● **TEXT PROVIDED**:
____________________

Question

If 1+ sin^2 theta =3 sin theta x cos theta, then tan theta=​

Answer 1

Step-by-step explanation:

solve the cubic and u wil get the value of tan theta

Answer 2

$\large\underline{\sf{Solution-}}$

$\rm :\longmapsto\:1 + {sin}^{2}\theta = 3sin\theta \: cos\theta$

$\red{\rm :\longmapsto\:Divide \: both \: sides \: by \: {cos}^{2}\theta}$

$\rm :\longmapsto\:\dfrac{1}{ {cos}^{2}\theta} + \dfrac{ {sin}^{2}\theta}{ {cos}^{2} \theta} = \dfrac{3sin\theta \: cos\theta}{ {cos}^{2} \theta}$

$\rm :\longmapsto\: {sec}^{2}\theta + {tan}^{2}\theta = 3tan\theta$

${\bigg \{ \because \: \sf \: \dfrac{1}{cos\theta} = sec\theta \bigg \}} \\ {\bigg \{ \because \: \sf \: \dfrac{sin\theta}{cos\theta} = tan\theta \bigg \}}$

$\rm :\longmapsto\: 1 + {tan}^{2}\theta + {tan}^{2}\theta = 3tan\theta$

${\bigg \{ \because \: \sf \: {sec}^{2}\theta - {tan}^{2}\theta = 1 \bigg \}}$

$\rm :\longmapsto\: 1 + 2{tan}^{2}\theta = 3tan\theta$

$\rm :\longmapsto\: {2tan}^{2}\theta - 3tan\theta + 1 = 0$

$\rm :\longmapsto\: {2tan}^{2}\theta - 2tan\theta - tan\theta + 1 = 0$

$\rm :\longmapsto\:2tan\theta(tan\theta - 1) - 1(tan\theta - 1) = 0$

$\rm :\longmapsto\:(tan\theta - 1)(2tan\theta - 1) = 0$

$\bf\implies \:tan\theta = 1 \: \: \: or \: \: \: tan\theta = \dfrac{1}{2}$

Additional Information:-

Relationship between sides and T ratios

sin θ = Opposite Side/Hypotenuse

cos θ = Adjacent Side/Hypotenuse

tan θ = Opposite Side/Adjacent Side

sec θ = Hypotenuse/Adjacent Side

cosec θ = Hypotenuse/Opposite Side

cot θ = Adjacent Side/Opposite Side

Reciprocal Identities

cosec θ = 1/sin θ

sec θ = 1/cos θ

cot θ = 1/tan θ

sin θ = 1/cosec θ

cos θ = 1/sec θ

tan θ = 1/cot θ

Co-function Identities

sin (90°−x) = cos x

cos (90°−x) = sin x

tan (90°−x) = cot x

cot (90°−x) = tan x

sec (90°−x) = cosec x

cosec (90°−x) = sec x

Fundamental Trigonometric Identitiest

sin²θ + cos²θ = 1

sec²θ - tan²θ = 1

cosec²θ - cot²θ = 1

____________________

Dataset items:
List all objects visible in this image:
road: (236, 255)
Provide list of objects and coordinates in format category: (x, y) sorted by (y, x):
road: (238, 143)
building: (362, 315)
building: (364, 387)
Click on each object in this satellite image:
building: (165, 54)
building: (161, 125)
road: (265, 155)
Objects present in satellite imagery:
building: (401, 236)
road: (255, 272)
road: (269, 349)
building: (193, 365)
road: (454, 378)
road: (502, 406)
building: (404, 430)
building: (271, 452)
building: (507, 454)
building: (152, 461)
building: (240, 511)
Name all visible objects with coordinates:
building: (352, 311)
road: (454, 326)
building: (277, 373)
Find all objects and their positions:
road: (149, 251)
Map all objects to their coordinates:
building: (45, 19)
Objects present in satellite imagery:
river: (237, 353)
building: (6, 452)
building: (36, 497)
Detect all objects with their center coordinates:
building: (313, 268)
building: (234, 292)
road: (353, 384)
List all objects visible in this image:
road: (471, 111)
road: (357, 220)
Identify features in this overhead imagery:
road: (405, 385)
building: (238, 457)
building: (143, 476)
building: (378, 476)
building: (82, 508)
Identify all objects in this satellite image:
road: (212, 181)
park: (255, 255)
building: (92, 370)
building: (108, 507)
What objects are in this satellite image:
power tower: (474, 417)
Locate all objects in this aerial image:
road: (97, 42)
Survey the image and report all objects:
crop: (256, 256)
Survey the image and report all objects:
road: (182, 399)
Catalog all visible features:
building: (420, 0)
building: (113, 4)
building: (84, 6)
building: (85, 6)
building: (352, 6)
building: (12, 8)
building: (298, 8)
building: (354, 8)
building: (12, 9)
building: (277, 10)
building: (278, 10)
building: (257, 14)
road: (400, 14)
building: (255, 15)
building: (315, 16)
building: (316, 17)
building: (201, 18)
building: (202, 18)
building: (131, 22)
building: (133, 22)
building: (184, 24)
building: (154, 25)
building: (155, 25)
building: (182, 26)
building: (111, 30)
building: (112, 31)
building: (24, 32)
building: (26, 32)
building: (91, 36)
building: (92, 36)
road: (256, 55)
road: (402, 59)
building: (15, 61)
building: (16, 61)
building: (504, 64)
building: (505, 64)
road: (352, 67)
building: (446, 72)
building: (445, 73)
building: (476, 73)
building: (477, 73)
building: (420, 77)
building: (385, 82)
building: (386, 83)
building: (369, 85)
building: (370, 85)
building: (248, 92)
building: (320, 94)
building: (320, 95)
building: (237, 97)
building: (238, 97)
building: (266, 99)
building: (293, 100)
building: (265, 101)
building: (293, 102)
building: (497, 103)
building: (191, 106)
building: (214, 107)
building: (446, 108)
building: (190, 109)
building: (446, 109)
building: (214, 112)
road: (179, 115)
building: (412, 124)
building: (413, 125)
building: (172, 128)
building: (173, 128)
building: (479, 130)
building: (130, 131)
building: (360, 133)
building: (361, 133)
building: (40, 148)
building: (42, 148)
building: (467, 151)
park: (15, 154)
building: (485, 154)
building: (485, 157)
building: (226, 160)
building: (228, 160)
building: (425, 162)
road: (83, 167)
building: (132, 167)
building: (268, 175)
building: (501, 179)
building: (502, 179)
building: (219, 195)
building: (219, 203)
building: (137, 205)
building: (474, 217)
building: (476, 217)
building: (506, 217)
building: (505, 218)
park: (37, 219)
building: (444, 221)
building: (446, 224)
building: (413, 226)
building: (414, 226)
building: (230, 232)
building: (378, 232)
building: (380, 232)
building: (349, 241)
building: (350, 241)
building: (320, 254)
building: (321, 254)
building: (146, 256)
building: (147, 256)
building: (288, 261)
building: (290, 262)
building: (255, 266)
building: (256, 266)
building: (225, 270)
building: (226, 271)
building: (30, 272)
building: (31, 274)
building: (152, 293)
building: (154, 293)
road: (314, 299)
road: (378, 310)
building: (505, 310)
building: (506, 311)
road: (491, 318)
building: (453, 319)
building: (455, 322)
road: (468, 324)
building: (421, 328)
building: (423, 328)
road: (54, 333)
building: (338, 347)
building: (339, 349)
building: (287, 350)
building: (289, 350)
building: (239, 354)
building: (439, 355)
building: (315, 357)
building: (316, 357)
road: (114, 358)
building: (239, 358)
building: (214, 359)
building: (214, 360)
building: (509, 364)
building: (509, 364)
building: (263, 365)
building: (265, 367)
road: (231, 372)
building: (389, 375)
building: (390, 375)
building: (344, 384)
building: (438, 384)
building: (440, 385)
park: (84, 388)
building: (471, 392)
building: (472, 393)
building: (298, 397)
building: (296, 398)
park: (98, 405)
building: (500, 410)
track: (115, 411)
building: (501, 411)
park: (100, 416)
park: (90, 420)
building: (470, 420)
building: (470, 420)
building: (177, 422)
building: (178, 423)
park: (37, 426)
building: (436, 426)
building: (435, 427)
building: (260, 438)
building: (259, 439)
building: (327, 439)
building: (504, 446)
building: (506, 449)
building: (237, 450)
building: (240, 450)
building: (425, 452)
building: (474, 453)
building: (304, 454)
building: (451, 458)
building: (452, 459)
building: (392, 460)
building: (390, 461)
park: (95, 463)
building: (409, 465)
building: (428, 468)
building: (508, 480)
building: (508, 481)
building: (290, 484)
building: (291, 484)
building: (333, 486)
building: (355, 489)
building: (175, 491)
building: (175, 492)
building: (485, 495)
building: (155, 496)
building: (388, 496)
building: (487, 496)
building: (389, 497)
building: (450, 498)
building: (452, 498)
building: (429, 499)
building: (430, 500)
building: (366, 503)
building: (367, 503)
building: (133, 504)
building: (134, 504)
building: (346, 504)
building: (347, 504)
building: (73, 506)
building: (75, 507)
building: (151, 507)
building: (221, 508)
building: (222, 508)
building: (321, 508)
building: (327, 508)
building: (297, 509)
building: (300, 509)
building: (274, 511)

____________________

● **TO BE DONE**:
a) In the trigonometry thread, what values of tan theta does the second answer arrive at?
b) Update the entries from the first one up to and including the line with "Catalog all visible", replacing every "road" with "street" and leaving everything else unchanged; give only those lines.

● **SOLUTION LIST**:
a) tan θ = 1 or tan θ = 1/2

b)
List all objects visible in this image:
street: (236, 255)
Provide list of objects and coordinates in format category: (x, y) sorted by (y, x):
street: (238, 143)
building: (362, 315)
building: (364, 387)
Click on each object in this satellite image:
building: (165, 54)
building: (161, 125)
street: (265, 155)
Objects present in satellite imagery:
building: (401, 236)
street: (255, 272)
street: (269, 349)
building: (193, 365)
street: (454, 378)
street: (502, 406)
building: (404, 430)
building: (271, 452)
building: (507, 454)
building: (152, 461)
building: (240, 511)
Name all visible objects with coordinates:
building: (352, 311)
street: (454, 326)
building: (277, 373)
Find all objects and their positions:
street: (149, 251)
Map all objects to their coordinates:
building: (45, 19)
Objects present in satellite imagery:
river: (237, 353)
building: (6, 452)
building: (36, 497)
Detect all objects with their center coordinates:
building: (313, 268)
building: (234, 292)
street: (353, 384)
List all objects visible in this image:
street: (471, 111)
street: (357, 220)
Identify features in this overhead imagery:
street: (405, 385)
building: (238, 457)
building: (143, 476)
building: (378, 476)
building: (82, 508)
Identify all objects in this satellite image:
street: (212, 181)
park: (255, 255)
building: (92, 370)
building: (108, 507)
What objects are in this satellite image:
power tower: (474, 417)
Locate all objects in this aerial image:
street: (97, 42)
Survey the image and report all objects:
crop: (256, 256)
Survey the image and report all objects:
street: (182, 399)
Catalog all visible features:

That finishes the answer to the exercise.